(Data records)
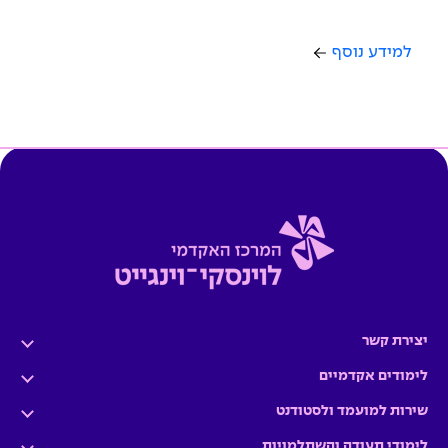
למידע נוסף
יצירת קשר
לימודים אקדמיים
שירות למועמד ולסטודנט
לימודי תעודה והשתלמויות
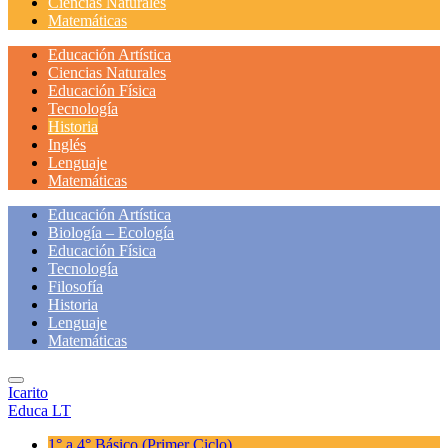
Ciencias Naturales
Matemáticas
Educación Artística
Ciencias Naturales
Educación Física
Tecnología
Historia
Inglés
Lenguaje
Matemáticas
Educación Artística
Biología – Ecología
Educación Física
Tecnología
Filosofía
Historia
Lenguaje
Matemáticas
Icarito
Educa LT
1° a 4° Básico
(Primer Ciclo)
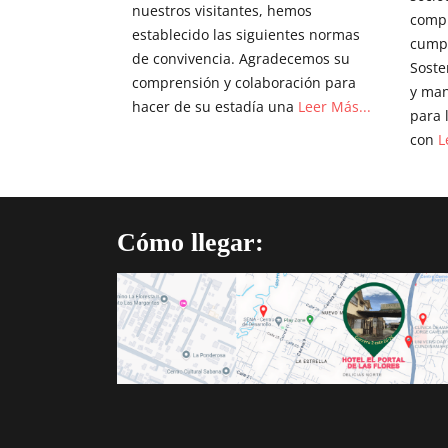
nuestros visitantes, hemos
compr
establecido las siguientes normas
cumpl
de convivencia. Agradecemos su
Soste
comprensión y colaboración para
y man
hacer de su estadía una
Leer Más...
para 
con
L
Cómo llegar:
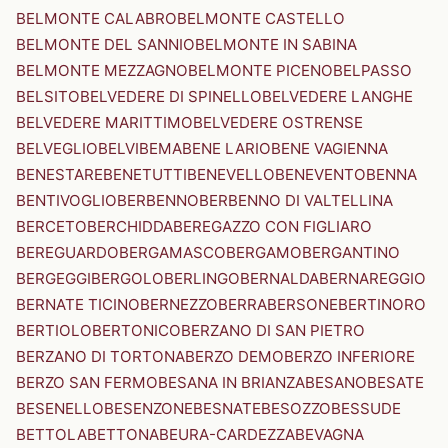
BELMONTE CALABRO
BELMONTE CASTELLO
BELMONTE DEL SANNIO
BELMONTE IN SABINA
BELMONTE MEZZAGNO
BELMONTE PICENO
BELPASSO
BELSITO
BELVEDERE DI SPINELLO
BELVEDERE LANGHE
BELVEDERE MARITTIMO
BELVEDERE OSTRENSE
BELVEGLIO
BELVI
BEMA
BENE LARIO
BENE VAGIENNA
BENESTARE
BENETUTTI
BENEVELLO
BENEVENTO
BENNA
BENTIVOGLIO
BERBENNO
BERBENNO DI VALTELLINA
BERCETO
BERCHIDDA
BEREGAZZO CON FIGLIARO
BEREGUARDO
BERGAMASCO
BERGAMO
BERGANTINO
BERGEGGI
BERGOLO
BERLINGO
BERNALDA
BERNAREGGIO
BERNATE TICINO
BERNEZZO
BERRA
BERSONE
BERTINORO
BERTIOLO
BERTONICO
BERZANO DI SAN PIETRO
BERZANO DI TORTONA
BERZO DEMO
BERZO INFERIORE
BERZO SAN FERMO
BESANA IN BRIANZA
BESANO
BESATE
BESENELLO
BESENZONE
BESNATE
BESOZZO
BESSUDE
BETTOLA
BETTONA
BEURA-CARDEZZA
BEVAGNA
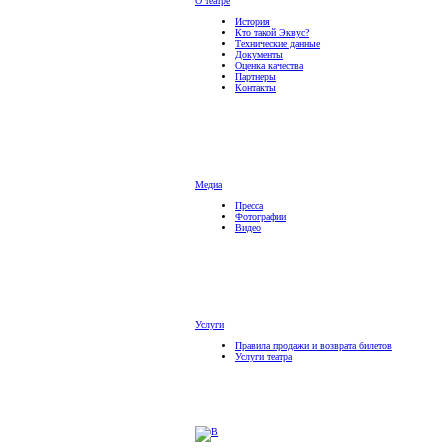
О театре
История
Кто такой Эквус?
Технические данные
Документы
Оценка качества
Партнеры
Контакты
Медиа
Пресса
Фотографии
Видео
Услуги
Правила продажи и возврата билетов
Услуги театра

_WORK INSTRUCTION_
Verbatim copy without images: write the records above out in full.

_SOLUTION TO THIS EXERCISE_
למידע נוסף
יצירת קשר
לימודים אקדמיים
שירות למועמד ולסטודנט
לימודי תעודה והשתלמויות
Ciencias Naturales
Matemáticas
Educación Artística
Ciencias Naturales
Educación Física
Tecnología
Historia
Inglés
Lenguaje
Matemáticas
Educación Artística
Biología – Ecología
Educación Física
Tecnología
Filosofía
Historia
Lenguaje
Matemáticas
Icarito
Educa LT
1° a 4° Básico
(Primer Ciclo)
nuestros visitantes, hemos
compr
establecido las siguientes normas
cumpl
de convivencia. Agradecemos su
Soste
comprensión y colaboración para
y man
hacer de su estadía una
Leer Más...
para 
con
L
Cómo llegar:
BELMONTE CALABRO
BELMONTE CASTELLO
BELMONTE DEL SANNIO
BELMONTE IN SABINA
BELMONTE MEZZAGNO
BELMONTE PICENO
BELPASSO
BELSITO
BELVEDERE DI SPINELLO
BELVEDERE LANGHE
BELVEDERE MARITTIMO
BELVEDERE OSTRENSE
BELVEGLIO
BELVI
BEMA
BENE LARIO
BENE VAGIENNA
BENESTARE
BENETUTTI
BENEVELLO
BENEVENTO
BENNA
BENTIVOGLIO
BERBENNO
BERBENNO DI VALTELLINA
BERCETO
BERCHIDDA
BEREGAZZO CON FIGLIARO
BEREGUARDO
BERGAMASCO
BERGAMO
BERGANTINO
BERGEGGI
BERGOLO
BERLINGO
BERNALDA
BERNAREGGIO
BERNATE TICINO
BERNEZZO
BERRA
BERSONE
BERTINORO
BERTIOLO
BERTONICO
BERZANO DI SAN PIETRO
BERZANO DI TORTONA
BERZO DEMO
BERZO INFERIORE
BERZO SAN FERMO
BESANA IN BRIANZA
BESANO
BESATE
BESENELLO
BESENZONE
BESNATE
BESOZZO
BESSUDE
BETTOLA
BETTONA
BEURA-CARDEZZA
BEVAGNA
О театре
История
Кто такой Эквус?
Технические данные
Документы
Оценка качества
Партнеры
Контакты
Медиа
Пресса
Фотографии
Видео
Услуги
Правила продажи и возврата билетов
Услуги театра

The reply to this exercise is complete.